No geral, o investimento em valor supera o investimento em crescimento dentro do S&P 500, na maioria dos períodos ao longo da história. Porém, esse cenário vem mudando, as ações de crescimento dos EUA, particularmente no setor de tecnologia, onde os investidores têm preferido as novas e modernas empresas em detrimento das empresas tradicionais, que negociam produtos e serviços mais comuns.
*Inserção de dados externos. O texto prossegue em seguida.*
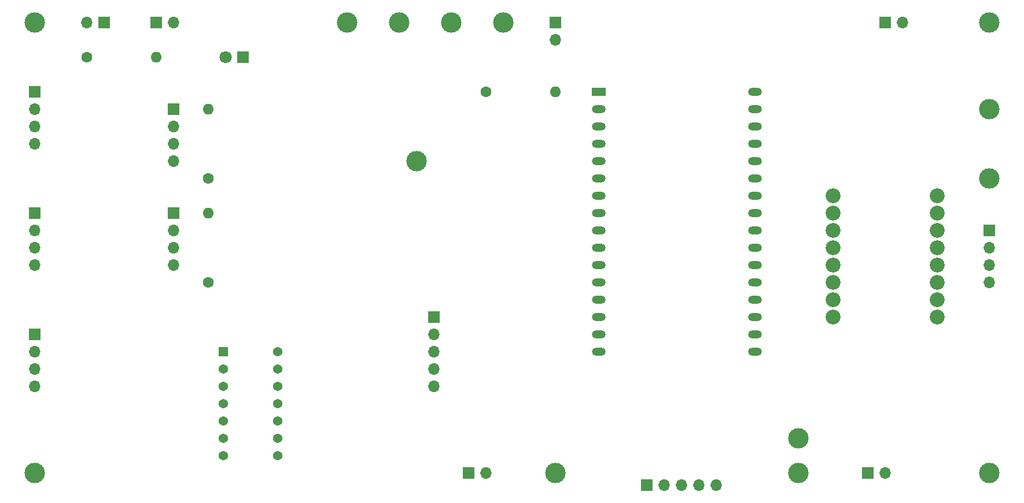
<source format=gts>
%TF.GenerationSoftware,KiCad,Pcbnew,8.0.7*%
%TF.CreationDate,2025-09-21T15:12:51-04:00*%
%TF.ProjectId,buzzcar_main,62757a7a-6361-4725-9f6d-61696e2e6b69,rev?*%
%TF.SameCoordinates,Original*%
%TF.FileFunction,Soldermask,Top*%
%TF.FilePolarity,Negative*%
%FSLAX46Y46*%
G04 Gerber Fmt 4.6, Leading zero omitted, Abs format (unit mm)*
G04 Created by KiCad (PCBNEW 8.0.7) date 2025-09-21 15:12:51*
%MOMM*%
%LPD*%
G01*
G04 APERTURE LIST*
G04 Aperture macros list*
%AMRoundRect*
0 Rectangle with rounded corners*
0 $1 Rounding radius*
0 $2 $3 $4 $5 $6 $7 $8 $9 X,Y pos of 4 corners*
0 Add a 4 corners polygon primitive as box body*
4,1,4,$2,$3,$4,$5,$6,$7,$8,$9,$2,$3,0*
0 Add four circle primitives for the rounded corners*
1,1,$1+$1,$2,$3*
1,1,$1+$1,$4,$5*
1,1,$1+$1,$6,$7*
1,1,$1+$1,$8,$9*
0 Add four rect primitives between the rounded corners*
20,1,$1+$1,$2,$3,$4,$5,0*
20,1,$1+$1,$4,$5,$6,$7,0*
20,1,$1+$1,$6,$7,$8,$9,0*
20,1,$1+$1,$8,$9,$2,$3,0*%
G04 Aperture macros list end*
%ADD10R,2.000000X1.200000*%
%ADD11O,2.000000X1.200000*%
%ADD12C,1.600000*%
%ADD13O,1.600000X1.600000*%
%ADD14R,1.700000X1.700000*%
%ADD15O,1.700000X1.700000*%
%ADD16R,1.800000X1.800000*%
%ADD17C,1.800000*%
%ADD18C,3.000000*%
%ADD19RoundRect,0.102000X-0.585000X-0.585000X0.585000X-0.585000X0.585000X0.585000X-0.585000X0.585000X0*%
%ADD20C,1.374000*%
%ADD21C,2.184000*%
G04 APERTURE END LIST*
D10*
%TO.C,U1*%
X107950000Y-33020000D03*
D11*
X107950000Y-35560000D03*
X107950000Y-38100000D03*
X107950000Y-40640000D03*
X107950000Y-43180000D03*
X107950000Y-45720000D03*
X107950000Y-48260000D03*
X107950000Y-50800000D03*
X107950000Y-53340000D03*
X107950000Y-55880000D03*
X107950000Y-58420000D03*
X107950000Y-60960000D03*
X107950000Y-63500000D03*
X107950000Y-66040000D03*
X107950000Y-68580000D03*
X107950000Y-71120000D03*
X130810000Y-71120000D03*
X130810000Y-68580000D03*
X130810000Y-66040000D03*
X130810000Y-63500000D03*
X130810000Y-60960000D03*
X130810000Y-58420000D03*
X130810000Y-55880000D03*
X130810000Y-53340000D03*
X130810000Y-50800000D03*
X130810000Y-48260000D03*
X130810000Y-45720000D03*
X130810000Y-43180000D03*
X130810000Y-40640000D03*
X130810000Y-38100000D03*
X130810000Y-35560000D03*
X130810000Y-33020000D03*
%TD*%
D12*
%TO.C,R1*%
X50800000Y-45720000D03*
D13*
X50800000Y-35560000D03*
%TD*%
D14*
%TO.C,J8*%
X88900000Y-88900000D03*
D15*
X91440000Y-88900000D03*
%TD*%
D14*
%TO.C,J9*%
X25400000Y-33020000D03*
D15*
X25400000Y-35560000D03*
X25400000Y-38100000D03*
X25400000Y-40640000D03*
%TD*%
D16*
%TO.C,D1*%
X55880000Y-27940000D03*
D17*
X53340000Y-27940000D03*
%TD*%
D12*
%TO.C,R4*%
X33020000Y-27940000D03*
D13*
X43180000Y-27940000D03*
%TD*%
D18*
%TO.C,H3*%
X165100000Y-88900000D03*
%TD*%
D14*
%TO.C,SW2*%
X101600000Y-22860000D03*
D15*
X101600000Y-25400000D03*
%TD*%
D18*
%TO.C,TP5*%
X165100000Y-35560000D03*
%TD*%
%TO.C,H2*%
X165100000Y-22860000D03*
%TD*%
D19*
%TO.C,U2*%
X53020000Y-71120000D03*
D20*
X53020000Y-73660000D03*
X53020000Y-76200000D03*
X53020000Y-78740000D03*
X53020000Y-81280000D03*
X53020000Y-83820000D03*
X53020000Y-86360000D03*
X60960000Y-86360000D03*
X60960000Y-83820000D03*
X60960000Y-81280000D03*
X60960000Y-78740000D03*
X60960000Y-76200000D03*
X60960000Y-73660000D03*
X60960000Y-71120000D03*
%TD*%
D12*
%TO.C,R2*%
X50800000Y-60960000D03*
D13*
X50800000Y-50800000D03*
%TD*%
D21*
%TO.C,U3*%
X142240000Y-48260000D03*
X142240000Y-50800000D03*
X142240000Y-53340000D03*
X142240000Y-55880000D03*
X142240000Y-58420000D03*
X142240000Y-60960000D03*
X142240000Y-63500000D03*
X142240000Y-66040000D03*
X157480000Y-66040000D03*
X157480000Y-63500000D03*
X157480000Y-60960000D03*
X157480000Y-58420000D03*
X157480000Y-55880000D03*
X157480000Y-53340000D03*
X157480000Y-50800000D03*
X157480000Y-48260000D03*
%TD*%
D18*
%TO.C,H4*%
X25400000Y-88900000D03*
%TD*%
%TO.C,TP10*%
X93980000Y-22860000D03*
%TD*%
D14*
%TO.C,J11*%
X25400000Y-68580000D03*
D15*
X25400000Y-71120000D03*
X25400000Y-73660000D03*
X25400000Y-76200000D03*
%TD*%
D18*
%TO.C,TP6*%
X165100000Y-45720000D03*
%TD*%
%TO.C,TP3*%
X78740000Y-22860000D03*
%TD*%
D14*
%TO.C,J3*%
X45720000Y-50800000D03*
D15*
X45720000Y-53340000D03*
X45720000Y-55880000D03*
X45720000Y-58420000D03*
%TD*%
D12*
%TO.C,R3*%
X91440000Y-33020000D03*
D13*
X101600000Y-33020000D03*
%TD*%
D14*
%TO.C,SW1*%
X35560000Y-22860000D03*
D15*
X33020000Y-22860000D03*
%TD*%
D18*
%TO.C,TP8*%
X137160000Y-88900000D03*
%TD*%
D14*
%TO.C,J6*%
X165100000Y-53340000D03*
D15*
X165100000Y-55880000D03*
X165100000Y-58420000D03*
X165100000Y-60960000D03*
%TD*%
D18*
%TO.C,TP2*%
X81280000Y-43180000D03*
%TD*%
%TO.C,TP7*%
X101600000Y-88900000D03*
%TD*%
D14*
%TO.C,J7*%
X83820000Y-66040000D03*
D15*
X83820000Y-68580000D03*
X83820000Y-71120000D03*
X83820000Y-73660000D03*
X83820000Y-76200000D03*
%TD*%
D18*
%TO.C,TP9*%
X137160000Y-83820000D03*
%TD*%
D14*
%TO.C,J1*%
X43180000Y-22860000D03*
D15*
X45720000Y-22860000D03*
%TD*%
D14*
%TO.C,J4*%
X149860000Y-22860000D03*
D15*
X152400000Y-22860000D03*
%TD*%
D18*
%TO.C,H1*%
X25400000Y-22860000D03*
%TD*%
D14*
%TO.C,J12*%
X115015000Y-90725000D03*
D15*
X117555000Y-90725000D03*
X120095000Y-90725000D03*
X122635000Y-90725000D03*
X125175000Y-90725000D03*
%TD*%
D18*
%TO.C,TP1*%
X71120000Y-22860000D03*
%TD*%
D14*
%TO.C,J5*%
X147320000Y-88900000D03*
D15*
X149860000Y-88900000D03*
%TD*%
D14*
%TO.C,J10*%
X25400000Y-50800000D03*
D15*
X25400000Y-53340000D03*
X25400000Y-55880000D03*
X25400000Y-58420000D03*
%TD*%
D14*
%TO.C,J2*%
X45720000Y-35560000D03*
D15*
X45720000Y-38100000D03*
X45720000Y-40640000D03*
X45720000Y-43180000D03*
%TD*%
D18*
%TO.C,TP4*%
X86360000Y-22860000D03*
%TD*%
M02*

</source>
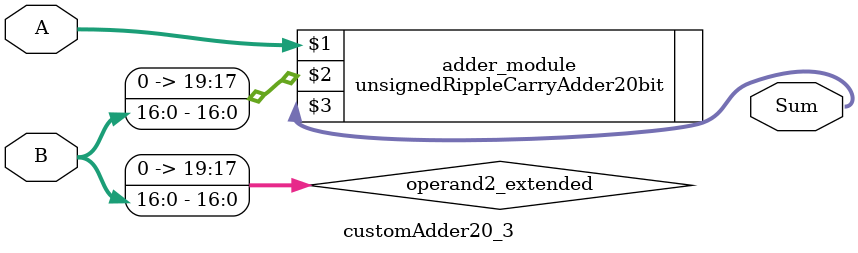
<source format=v>

module customAdder20_3(
                    input [19 : 0] A,
                    input [16 : 0] B,
                    
                    output [20 : 0] Sum
            );

    wire [19 : 0] operand2_extended;
    
    assign operand2_extended =  {3'b0, B};
    
    unsignedRippleCarryAdder20bit adder_module(
        A,
        operand2_extended,
        Sum
    );
    
endmodule
        
</source>
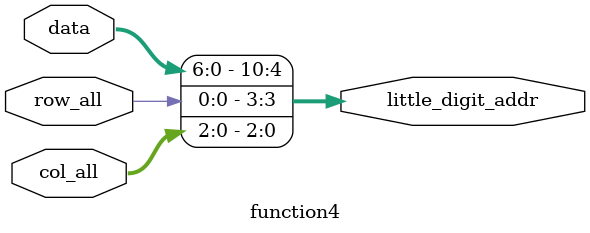
<source format=v>
`timescale 1ns / 1ps

//map for little digit
module function4(
	input wire [7:0] data,
	input wire [10:0] col_all,
	input wire [2:0] row_all,
	output wire [10:0] little_digit_addr
    );
	
	assign little_digit_addr = {data[6:0],row_all[0],col_all[2:0]};
	
endmodule

</source>
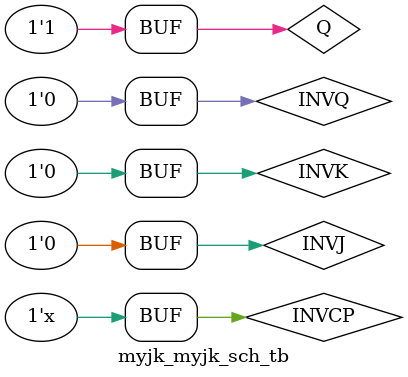
<source format=v>

`timescale 1ns / 1ps

module myjk_myjk_sch_tb();

// Inputs
   reg INVK;
   reg INVCP;
   reg INVJ;

// Output
   wire INVQ = 0;
   wire Q = 1;

// Bidirs

// Instantiate the UUT
   myjk UUT (
		.INVQ(INVQ), 
		.Q(Q), 
		.INVK(INVK), 
		.INVCP(INVCP), 
		.INVJ(INVJ)
   );
// Initialize Inputs
   //`ifdef auto_init
   //    initial begin
	//	INVK = 0;
	//	INVCP = 0;
	//	INVJ = 0;
   //`endif
	always begin
		#10 INVCP <= ~INVCP;
	end
	initial begin
		// Initialize Inputs
		INVCP = 0;
		
		INVJ = 1; //reset
		INVK = 0;
		
		// Wait 100 ns for global reset to finish
		// Add stimulus here
		#100; //hold
		INVJ = 1;
		INVK = 1;

		#100; //set
		INVJ = 0;
		INVK = 1;
		
		#100
		INVJ = 0; //toggle
		INVK = 0;
        
	end
endmodule

</source>
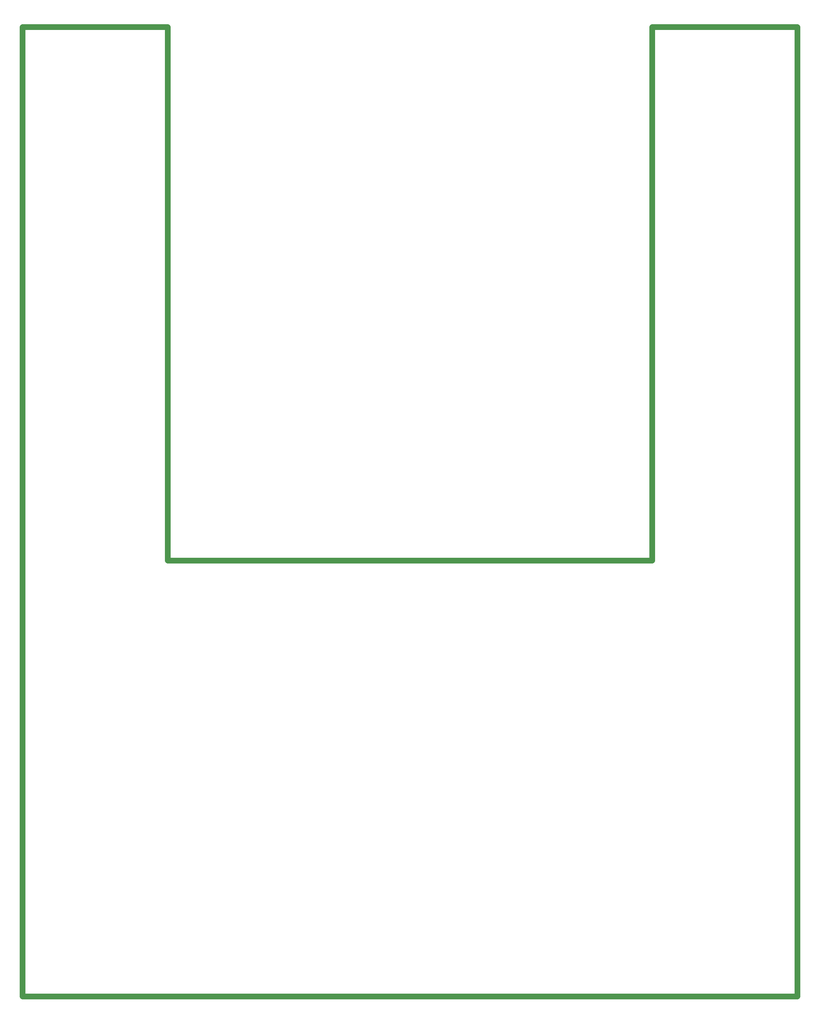
<source format=gko>
G04*
G04 #@! TF.GenerationSoftware,Altium Limited,Altium NEXUS,2.1.8 (74)*
G04*
G04 Layer_Color=16711935*
%FSLAX25Y25*%
%MOIN*%
G70*
G01*
G75*
%ADD145C,0.04724*%
D145*
X629960Y787402D02*
X629961Y-0D01*
X39Y-0D02*
X629961Y-0D01*
X39Y787401D02*
X39Y-0D01*
X39Y787401D02*
X118149Y787401D01*
X118149Y354331D01*
X511850Y354331D01*
X511850Y787401D02*
X511850Y354331D01*
X511850Y787401D02*
X629960Y787402D01*
M02*

</source>
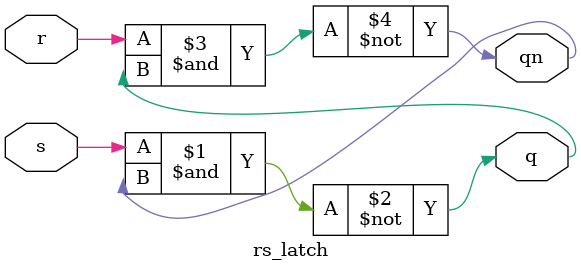
<source format=v>
`timescale 1ns / 1ps

module rs_latch(
    input s,r,
    output q,qn
);
    nand nand1(q,s,qn);
    nand nand2(qn,r,q);
endmodule

</source>
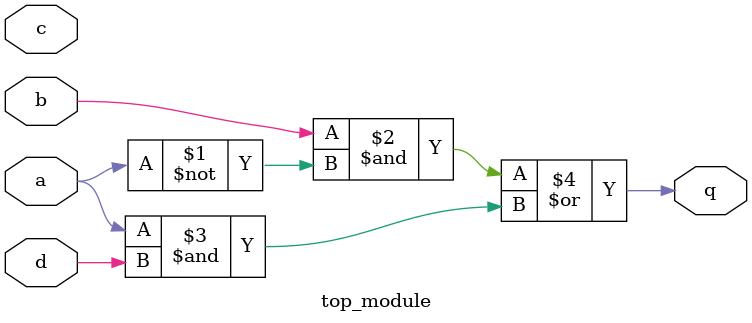
<source format=sv>
module top_module (
    input a, 
    input b, 
    input c, 
    input d,
    output q
);

    assign q = (b & ~a) | (a & d);

endmodule

</source>
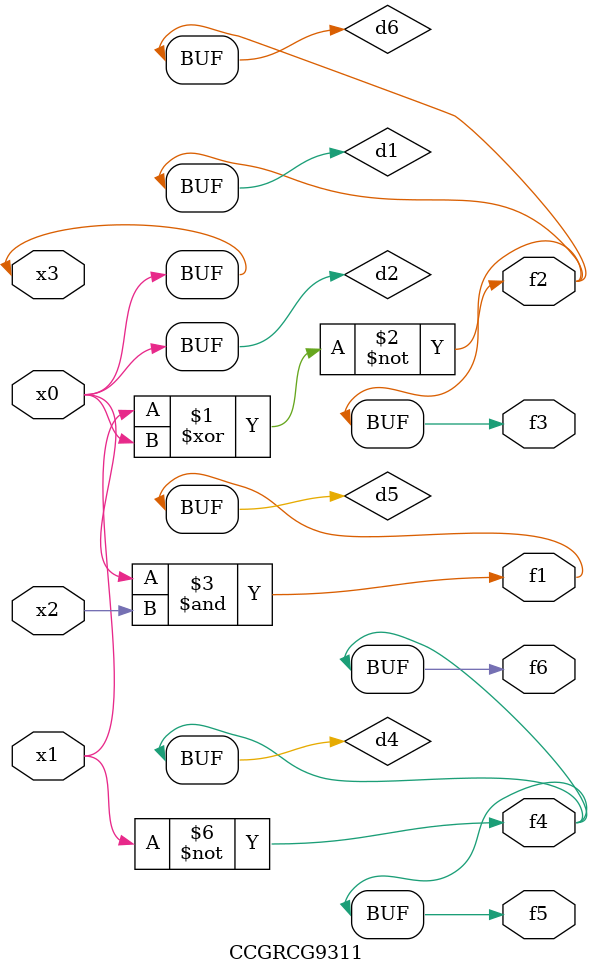
<source format=v>
module CCGRCG9311(
	input x0, x1, x2, x3,
	output f1, f2, f3, f4, f5, f6
);

	wire d1, d2, d3, d4, d5, d6;

	xnor (d1, x1, x3);
	buf (d2, x0, x3);
	nand (d3, x0, x2);
	not (d4, x1);
	nand (d5, d3);
	or (d6, d1);
	assign f1 = d5;
	assign f2 = d6;
	assign f3 = d6;
	assign f4 = d4;
	assign f5 = d4;
	assign f6 = d4;
endmodule

</source>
Observamos essa mudança no gráfico abaixo.
Growth Investing (linha laranja) / Value Investing (azul) – Fonte: TradingView
Conclusão
A estratégia do investimento em crescimento exige análises bem feitas, muita paciência e apetite ao risco. Seu principal objetivo é comprar excelentes empresas e manter o investimento por vários anos, sem se importar com as oscilações aleatórias do mercado no curto prazo. Contudo, é preciso estar atento com as promessas infundadas, invista apenas em resultados concretos.
A intenção aqui não é repetir o mesmo erro de muitos investidores no passado, que alocam seus recursos na antiga OGX de Eike Batista, promessa ambiciosa de uma nova petroleira, que não chegou a extrair uma única gota de óleo.
Qualquer árvore que queira tocar os céus precisa ter raízes tão profundas a ponto de tocar os infernos, ou seja, investir em ações de crescimento significa poder multiplicar seu capital em 10 vezes, no entanto é preciso estar preparado para as condições de mercado e possíveis reviravoltas.